# LEES (Liverpool Exotic Enthusiasts Society)



## jadem23 (Jan 5, 2011)

Hi everybody! 

just a brief reminder to those of you who've shown interest in an exotic
animal keepers meet in the Liverpool area, myself and Dean are organising
our first meeting for Liverpool Exotic Enthusiasts Society (LEES) which
will be held on the Saturday 13th of October so if it's not already in 
your diary, it's time to get your pencil out!

We haven't previously mentioned a venue but we can now confirm that the
meeting will be held at The Conference Centre @ North Mersey Business Centre,
Woodward Road, Knowsley Ind. Park, L33 7UY from 7.30pm

We're really looking forward to it now and can't wait to see you all there!!
please remember you cannot bring anything classified under the Dangerous Wild Animals act.
any animals being brought must be securely contained (rubs etc) and must have been in your 
possession for a minimum of 6 months to prevent the spreading of any unknown nasties!

again, see you all on 13th!

Jade and Dean


----------



## Pauline (Aug 3, 2006)

Good luck, I hope it's the 1st of many.


----------



## jadem23 (Jan 5, 2011)

Thank you Pauline Hun!
Appreciate it 
We hope so too! X


----------



## jadem23 (Jan 5, 2011)

Log in | Facebook


----------



## jadem23 (Jan 5, 2011)

Bump.... This is tomorrow guys! 
Hopefully see you there!


----------



## MICKYP (Nov 27, 2010)

looking forward to the meeting tonight :2thumb:


----------



## DeanEgo (Oct 10, 2011)

Looking forward to seeing everybody too Mick!
will be good to see all the Stoke crew! :2thumb:


----------



## DeanEgo (Oct 10, 2011)

*Signature*

I think somebody must oppose the right to a signature.. mine keeps miraculously deleting itself...


----------



## DeanEgo (Oct 10, 2011)

back again..


----------



## DeanEgo (Oct 10, 2011)

*First meeting last night!*

I would just like to thank everybody who came to our first LEES meet last night,
we were pretty nervous as to whether anybody would turn up!
as it happens, we had over 34 people turn up for our first meeting(we lost count after that!) , which in our eyes is a fantastic result for a first meeting!

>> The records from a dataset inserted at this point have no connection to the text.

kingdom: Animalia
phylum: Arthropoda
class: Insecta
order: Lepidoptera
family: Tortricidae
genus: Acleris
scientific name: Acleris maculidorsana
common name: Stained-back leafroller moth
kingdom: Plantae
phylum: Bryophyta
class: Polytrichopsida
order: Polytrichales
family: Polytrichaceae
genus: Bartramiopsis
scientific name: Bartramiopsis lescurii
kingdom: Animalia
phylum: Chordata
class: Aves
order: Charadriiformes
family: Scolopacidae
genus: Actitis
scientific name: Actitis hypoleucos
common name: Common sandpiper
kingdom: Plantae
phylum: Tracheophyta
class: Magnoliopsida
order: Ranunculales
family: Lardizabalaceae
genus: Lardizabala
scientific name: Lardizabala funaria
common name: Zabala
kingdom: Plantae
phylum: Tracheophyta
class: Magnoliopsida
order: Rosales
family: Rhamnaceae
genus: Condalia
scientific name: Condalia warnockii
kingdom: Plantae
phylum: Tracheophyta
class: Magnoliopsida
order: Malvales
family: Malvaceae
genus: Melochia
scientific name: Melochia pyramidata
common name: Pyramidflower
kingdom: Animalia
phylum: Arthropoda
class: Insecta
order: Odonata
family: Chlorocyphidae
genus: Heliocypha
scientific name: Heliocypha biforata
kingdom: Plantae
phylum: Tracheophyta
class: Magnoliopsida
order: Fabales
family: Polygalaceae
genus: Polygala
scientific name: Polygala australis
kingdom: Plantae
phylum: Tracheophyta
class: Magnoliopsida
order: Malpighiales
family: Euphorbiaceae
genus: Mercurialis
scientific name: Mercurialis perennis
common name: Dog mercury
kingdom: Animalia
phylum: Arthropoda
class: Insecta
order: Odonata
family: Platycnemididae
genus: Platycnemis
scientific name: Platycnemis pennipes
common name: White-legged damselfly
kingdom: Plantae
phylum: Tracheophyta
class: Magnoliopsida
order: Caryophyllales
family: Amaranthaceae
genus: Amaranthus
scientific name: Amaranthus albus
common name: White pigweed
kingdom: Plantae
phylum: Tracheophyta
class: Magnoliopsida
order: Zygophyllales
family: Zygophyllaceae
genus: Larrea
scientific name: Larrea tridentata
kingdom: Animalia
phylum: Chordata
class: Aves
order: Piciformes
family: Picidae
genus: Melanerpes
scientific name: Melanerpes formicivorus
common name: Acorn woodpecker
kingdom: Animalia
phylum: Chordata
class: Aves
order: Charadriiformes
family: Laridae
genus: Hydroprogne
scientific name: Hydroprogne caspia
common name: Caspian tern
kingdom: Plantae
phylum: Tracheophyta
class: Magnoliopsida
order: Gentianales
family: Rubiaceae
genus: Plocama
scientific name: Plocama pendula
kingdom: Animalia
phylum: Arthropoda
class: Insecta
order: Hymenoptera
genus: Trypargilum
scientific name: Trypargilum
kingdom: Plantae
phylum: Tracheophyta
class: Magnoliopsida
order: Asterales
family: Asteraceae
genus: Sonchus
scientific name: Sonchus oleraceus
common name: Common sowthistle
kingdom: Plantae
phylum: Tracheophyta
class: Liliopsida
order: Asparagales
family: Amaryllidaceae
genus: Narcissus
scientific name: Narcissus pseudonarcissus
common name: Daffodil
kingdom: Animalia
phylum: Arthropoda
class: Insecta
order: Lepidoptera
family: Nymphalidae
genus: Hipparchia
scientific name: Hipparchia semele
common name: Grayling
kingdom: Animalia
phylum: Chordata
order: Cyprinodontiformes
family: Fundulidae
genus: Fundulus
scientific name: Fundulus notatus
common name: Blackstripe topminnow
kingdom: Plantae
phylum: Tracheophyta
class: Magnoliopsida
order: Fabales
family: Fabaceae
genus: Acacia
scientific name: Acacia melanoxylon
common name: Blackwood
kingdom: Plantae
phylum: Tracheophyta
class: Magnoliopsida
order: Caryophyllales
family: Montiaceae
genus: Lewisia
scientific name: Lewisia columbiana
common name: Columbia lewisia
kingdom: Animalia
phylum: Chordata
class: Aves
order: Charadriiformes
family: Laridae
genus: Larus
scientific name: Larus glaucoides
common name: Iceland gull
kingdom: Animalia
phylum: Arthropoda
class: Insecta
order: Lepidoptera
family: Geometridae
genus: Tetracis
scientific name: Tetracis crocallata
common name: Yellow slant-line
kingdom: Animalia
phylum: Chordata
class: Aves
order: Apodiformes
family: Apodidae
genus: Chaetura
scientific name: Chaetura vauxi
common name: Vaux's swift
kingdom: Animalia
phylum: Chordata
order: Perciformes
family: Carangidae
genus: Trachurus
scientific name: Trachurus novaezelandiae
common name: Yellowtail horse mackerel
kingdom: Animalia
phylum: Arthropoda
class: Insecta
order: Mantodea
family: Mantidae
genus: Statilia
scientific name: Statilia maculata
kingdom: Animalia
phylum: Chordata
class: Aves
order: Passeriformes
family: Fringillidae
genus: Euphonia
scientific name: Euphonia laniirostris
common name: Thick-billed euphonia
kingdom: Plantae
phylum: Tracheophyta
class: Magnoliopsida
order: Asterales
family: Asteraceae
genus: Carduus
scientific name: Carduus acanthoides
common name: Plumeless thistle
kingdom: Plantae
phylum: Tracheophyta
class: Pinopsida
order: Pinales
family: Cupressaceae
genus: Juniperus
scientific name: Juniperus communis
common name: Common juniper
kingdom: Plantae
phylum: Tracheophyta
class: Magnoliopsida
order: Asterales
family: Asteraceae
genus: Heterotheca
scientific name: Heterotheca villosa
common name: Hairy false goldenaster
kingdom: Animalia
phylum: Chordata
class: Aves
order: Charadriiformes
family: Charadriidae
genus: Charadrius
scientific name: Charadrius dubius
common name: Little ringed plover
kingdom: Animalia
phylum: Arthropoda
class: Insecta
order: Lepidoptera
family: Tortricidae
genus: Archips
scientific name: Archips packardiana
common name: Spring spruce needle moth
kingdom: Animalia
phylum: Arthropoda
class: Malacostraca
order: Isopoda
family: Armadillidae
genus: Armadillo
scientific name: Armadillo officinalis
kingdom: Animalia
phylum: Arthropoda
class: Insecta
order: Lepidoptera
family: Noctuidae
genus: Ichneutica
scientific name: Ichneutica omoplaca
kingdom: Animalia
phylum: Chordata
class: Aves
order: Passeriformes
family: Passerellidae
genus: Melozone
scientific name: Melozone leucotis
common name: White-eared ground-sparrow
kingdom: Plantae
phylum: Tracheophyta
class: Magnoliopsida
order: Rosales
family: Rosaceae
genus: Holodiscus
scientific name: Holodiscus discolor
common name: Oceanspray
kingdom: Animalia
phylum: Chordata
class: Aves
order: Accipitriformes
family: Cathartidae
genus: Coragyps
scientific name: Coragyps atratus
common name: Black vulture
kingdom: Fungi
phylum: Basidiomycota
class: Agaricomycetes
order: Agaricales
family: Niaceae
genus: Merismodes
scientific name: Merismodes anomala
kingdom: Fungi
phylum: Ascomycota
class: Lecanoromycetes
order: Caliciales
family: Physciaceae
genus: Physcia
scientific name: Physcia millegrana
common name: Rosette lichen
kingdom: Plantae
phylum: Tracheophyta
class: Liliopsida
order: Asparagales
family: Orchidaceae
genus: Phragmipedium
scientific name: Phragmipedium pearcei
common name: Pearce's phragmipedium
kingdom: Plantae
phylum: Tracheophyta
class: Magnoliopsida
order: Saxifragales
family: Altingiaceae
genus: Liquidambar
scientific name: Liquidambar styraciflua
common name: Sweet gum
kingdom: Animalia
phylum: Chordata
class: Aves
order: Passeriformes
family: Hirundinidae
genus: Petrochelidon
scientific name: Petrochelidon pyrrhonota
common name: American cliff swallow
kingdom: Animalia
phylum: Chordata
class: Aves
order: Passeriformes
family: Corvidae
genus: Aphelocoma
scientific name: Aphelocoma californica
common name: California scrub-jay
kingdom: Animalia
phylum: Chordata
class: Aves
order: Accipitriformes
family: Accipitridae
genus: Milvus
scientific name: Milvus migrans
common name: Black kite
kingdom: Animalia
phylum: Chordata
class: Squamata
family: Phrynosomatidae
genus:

On behalf of Myself and Jade, again, thanks to those who made it last night!
for those of you who didn't manage to get there, you're welcome to join us on 
Saturday 10th November for our next meeting!! :2thumb:


----------



## MICKYP (Nov 27, 2010)

well done to u both for your hard work it paid off and was a great night hope to see more and more people attend it for you:2thumb:


----------



## DeanEgo (Oct 10, 2011)

thanks mick!  hopefully the meet will grow and grow


----------



## Serenity's_Fall (May 27, 2011)

Yay, glad to hear it went so well, gutted I couldn't be there!!  Is the facebook group down btw as I can neither see nor access it =/


----------